A Michigan town recently voted to remove most funding from a library after a fight over an LGBTQ novel that was available in the library.
According to Bridge Michigan, voters in the Jamestown Township voted against a millage that was used to fund the Patmos Library in the town. The tax was rejected in a vote of 62 percent to 37 percent, Bridge Michigan reported.
The vote to remove funding from the library came shortly after many voters criticized the library for the graphic novel Gender Queer: A Memoir that was in the adult section. In the spring, many of the town’s residents attended board meetings to demand the book be removed from shelves, but instead the library placed it behind the counter so it wasn’t accessible to children, Bridge Michigan reported.
While speaking with Bridge Michigan following the vote, Patmos Library Board President Larry Walton said, “I wasn’t expecting anything like this.”
“The library is the center of the community. For individuals to be short-sighted to close that down over opposing LGBTQ is very disappointing,” Walton told Bridge Michigan.
Prior to the vote on Tuesday, many of the residents opposed to the LGBTQ novel in the library created a group called the Jamestown Conservatives. According to Bridge Michigan, members of the conservative group previously handed out flyers during a parade that criticized the Gender Queer: A Memoir novel and said, “Pray that we can make changes and make the Patmos Library a safe and neutral place for our children.”
Bridge Michigan also reported that some other residents placed lawn signs with similar remarks, including one that said, “50 percent increase to GROOM our kids? Vote NO on Library!”
Michigan Library Association Executive Director Debbie Mikula told Bridge Michigan that the vote against the Patmos Library millage was the only recent vote in the state that was rejected due to issues over the LGBTQ novel.
Newsweek reached out to the Michigan Library Association and the Patmos Library for comment.

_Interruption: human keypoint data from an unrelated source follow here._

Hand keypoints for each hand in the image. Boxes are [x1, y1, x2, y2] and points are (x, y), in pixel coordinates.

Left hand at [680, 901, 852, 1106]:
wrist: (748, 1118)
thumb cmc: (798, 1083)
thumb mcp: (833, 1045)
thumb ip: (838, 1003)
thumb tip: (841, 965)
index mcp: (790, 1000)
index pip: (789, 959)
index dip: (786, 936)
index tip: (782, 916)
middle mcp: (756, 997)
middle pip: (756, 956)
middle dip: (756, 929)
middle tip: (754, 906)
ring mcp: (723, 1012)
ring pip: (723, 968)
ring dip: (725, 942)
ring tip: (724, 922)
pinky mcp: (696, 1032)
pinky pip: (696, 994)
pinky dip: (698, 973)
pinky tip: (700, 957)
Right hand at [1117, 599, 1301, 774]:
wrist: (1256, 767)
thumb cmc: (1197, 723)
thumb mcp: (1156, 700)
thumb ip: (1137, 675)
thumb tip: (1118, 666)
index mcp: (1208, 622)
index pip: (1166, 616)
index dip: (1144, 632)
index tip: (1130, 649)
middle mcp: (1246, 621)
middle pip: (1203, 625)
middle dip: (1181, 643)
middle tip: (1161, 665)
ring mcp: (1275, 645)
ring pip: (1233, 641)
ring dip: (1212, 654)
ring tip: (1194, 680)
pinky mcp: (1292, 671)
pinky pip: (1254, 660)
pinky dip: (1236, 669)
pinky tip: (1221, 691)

In response to the vote, one resident, Salem Sousley, told Bridge Michigan “it turns my stomach.” Sousley identifies as non-binary and added that “when I was growing up in Jenison (in Ottawa County), the language of who I was as a nonbinary person didn’t exist yet. When I read ‘Gender Queer,’ it was the first time I ever saw myself represented in a book.”

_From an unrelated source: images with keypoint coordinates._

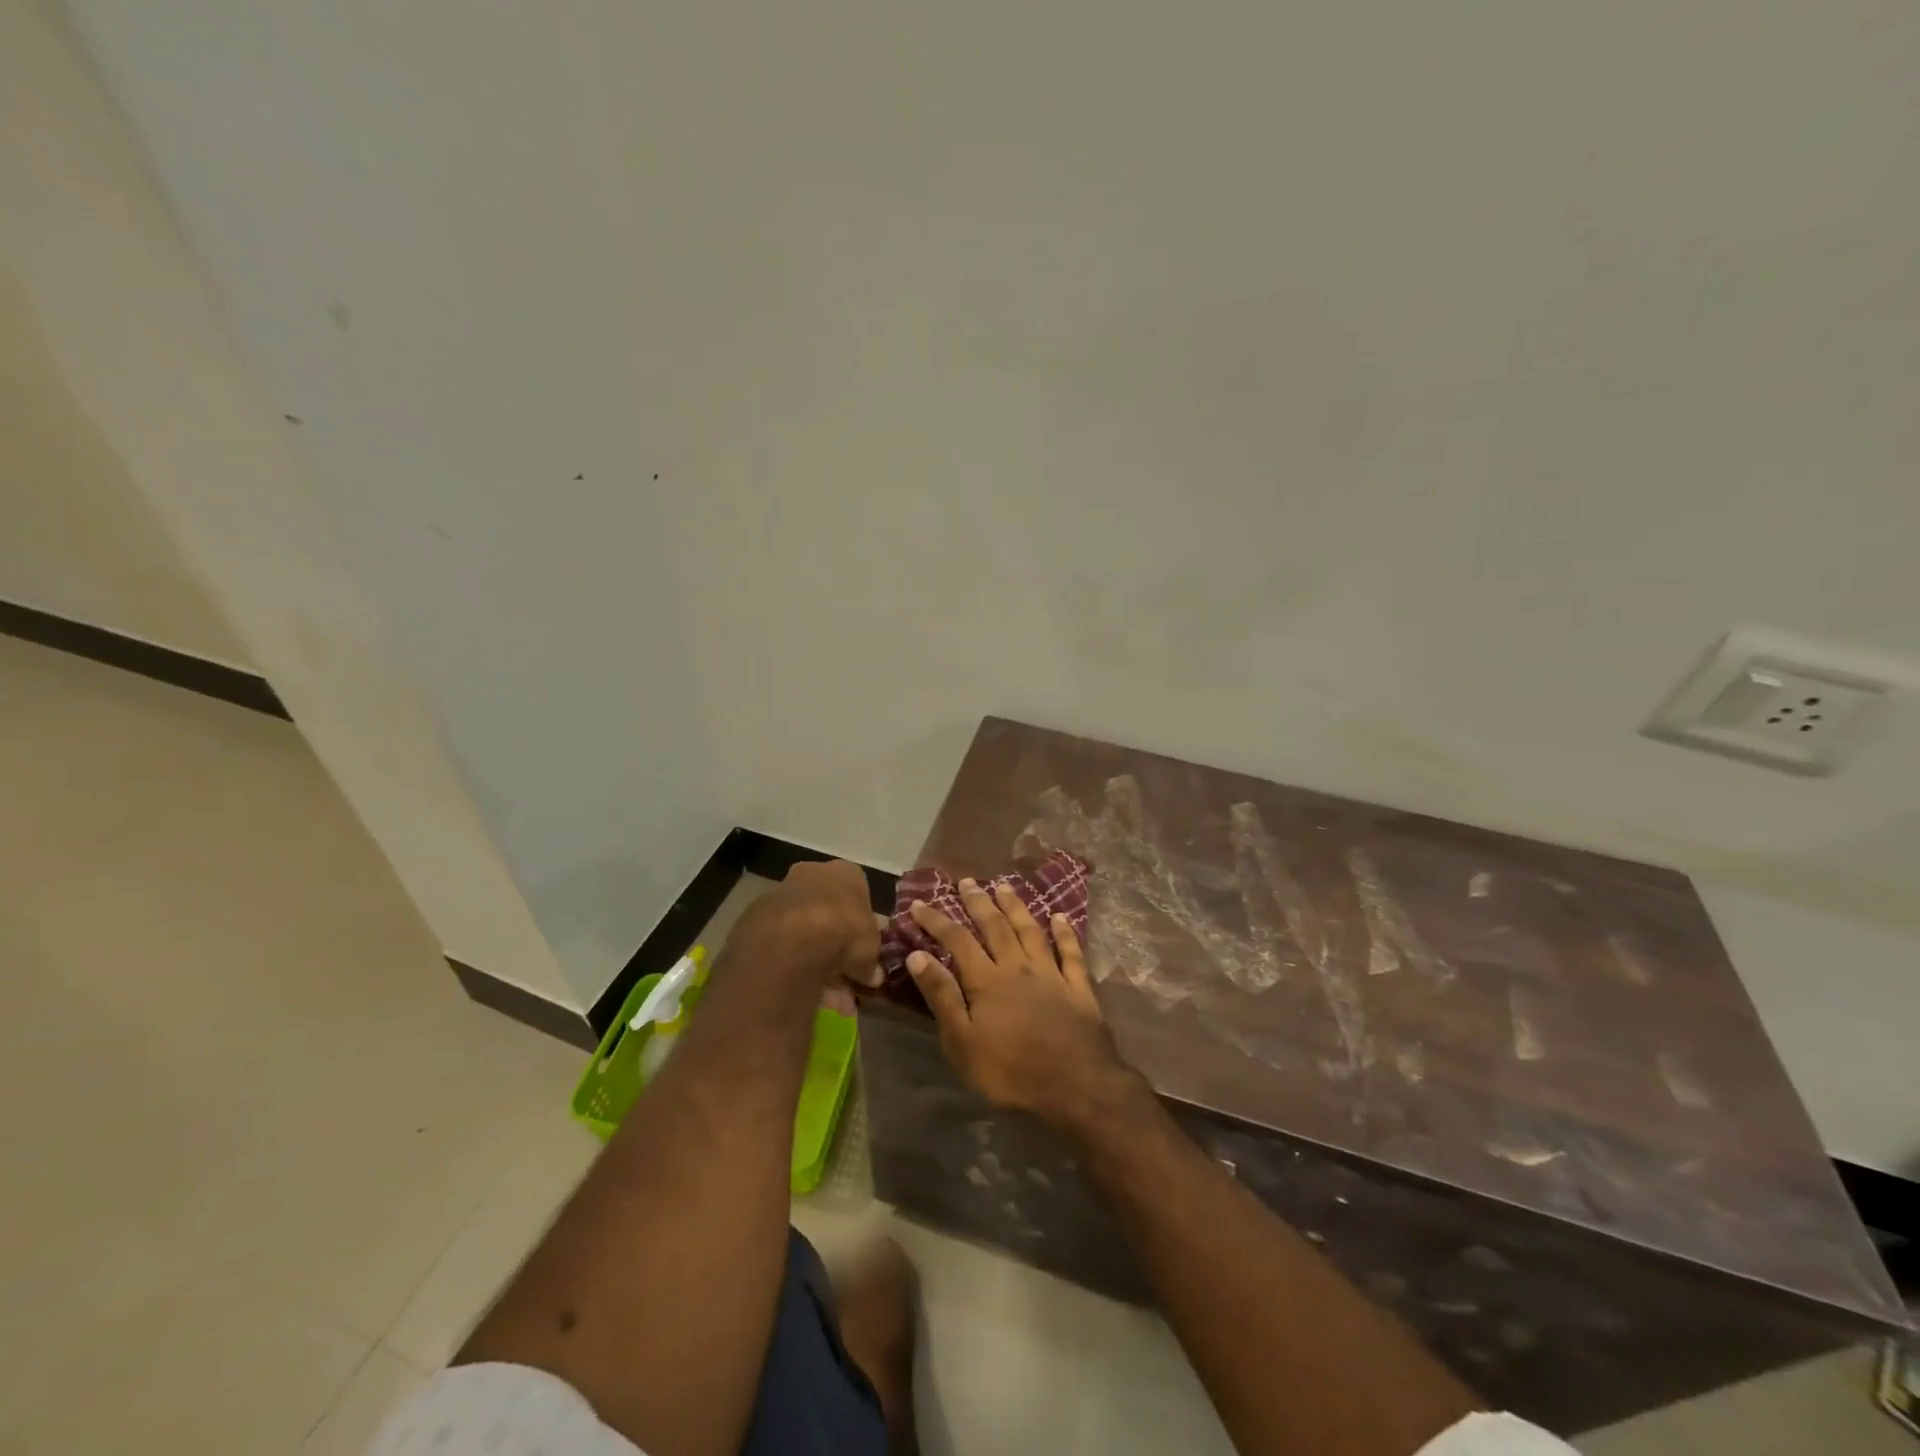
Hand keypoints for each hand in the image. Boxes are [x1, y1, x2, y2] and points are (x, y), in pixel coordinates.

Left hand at [727, 860, 881, 988]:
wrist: (793, 937)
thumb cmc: (845, 931)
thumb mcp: (870, 950)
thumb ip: (870, 961)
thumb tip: (873, 975)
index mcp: (846, 872)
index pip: (857, 893)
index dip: (859, 923)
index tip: (859, 947)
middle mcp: (813, 872)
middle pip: (826, 907)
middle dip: (832, 939)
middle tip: (839, 971)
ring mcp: (782, 890)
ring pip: (801, 924)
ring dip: (809, 952)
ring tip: (817, 987)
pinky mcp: (756, 913)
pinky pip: (779, 938)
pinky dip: (787, 957)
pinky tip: (794, 982)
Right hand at [905, 880, 1137, 1132]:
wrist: (1077, 1087)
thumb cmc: (1011, 1071)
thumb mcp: (963, 1042)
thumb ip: (942, 996)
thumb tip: (918, 954)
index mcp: (986, 980)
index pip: (957, 940)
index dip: (937, 920)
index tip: (919, 903)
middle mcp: (1018, 967)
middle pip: (995, 926)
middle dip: (978, 902)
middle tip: (966, 881)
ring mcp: (1051, 974)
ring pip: (1030, 931)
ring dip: (1016, 907)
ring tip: (1005, 887)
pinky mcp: (1078, 988)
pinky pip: (1071, 953)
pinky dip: (1065, 933)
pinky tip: (1060, 917)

A similar situation occurred in Mississippi, where the executive director of the Madison County Library System, Tonja Johnson, accused Ridgeland Mayor Gene McGee of withholding funding to a library over an LGBTQ book.
“Funding for this year was being withheld until we removed what he called ‘homosexual material’ from the library,” Johnson told WAPT in Mississippi. “His reasoning that he gave was that, as a Christian, he could not support that, and that he would not release funding until we remove the material.”
In a statement sent to the local news station in January, Mayor Gene McGee said, “In my capacity as mayor, I simply believe the books are inappropriate for children….Sexual connotations are not appropriate for children when they enter the library.”